— begin Input data —
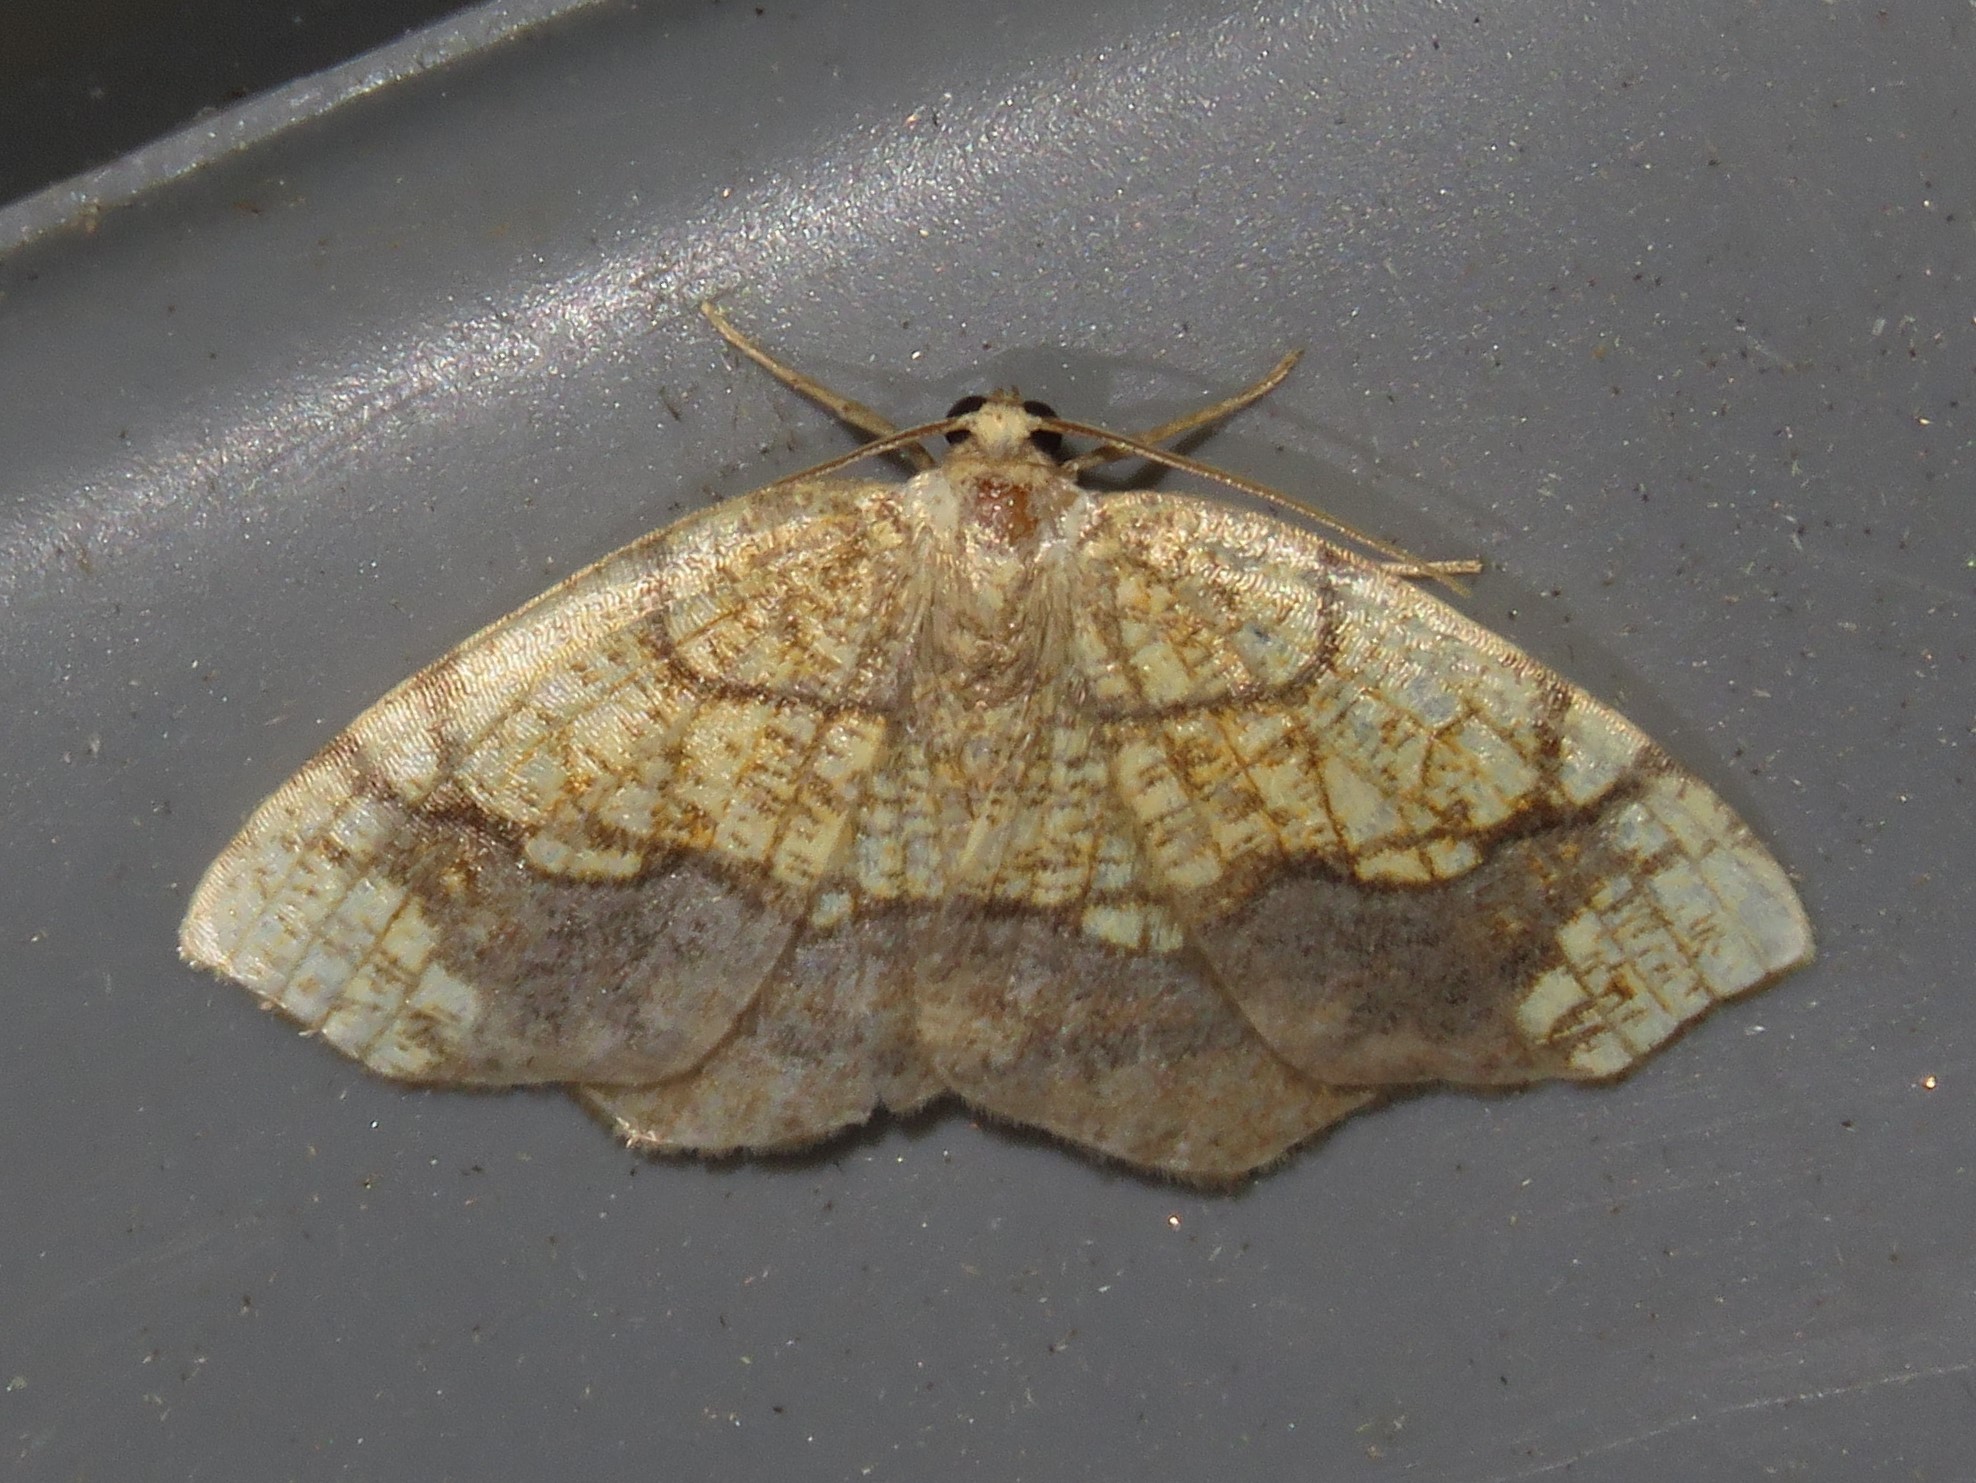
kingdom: Animalia
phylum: Arthropoda
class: Insecta
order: Lepidoptera
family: Geometridae
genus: Nematocampa
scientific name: Nematocampa resistaria
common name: Horned spanworm moth
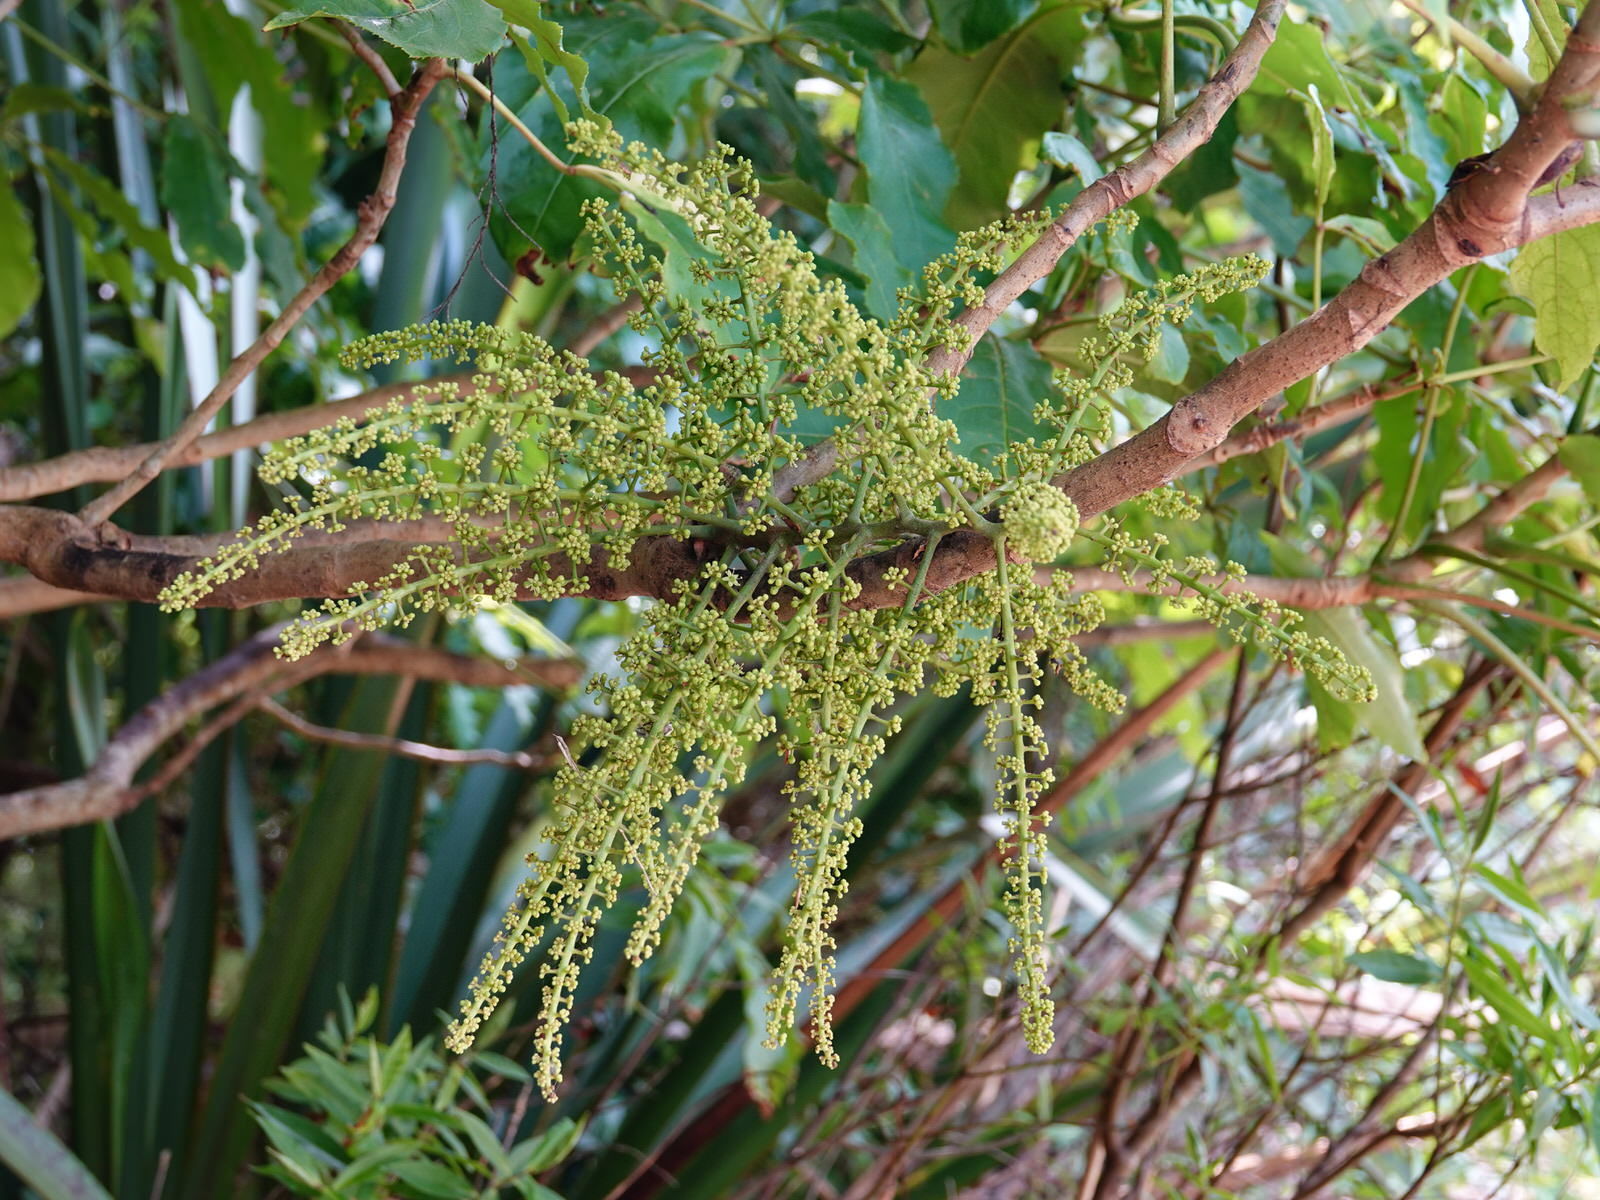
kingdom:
— end Input data —
— Job —
Reproduce every line of the listing word for word, omitting the pictures.

— Answer to this problem —
kingdom: Animalia
phylum: Arthropoda
class: Insecta
order: Lepidoptera
family: Geometridae
genus: Nematocampa
scientific name: Nematocampa resistaria
common name: Horned spanworm moth
kingdom:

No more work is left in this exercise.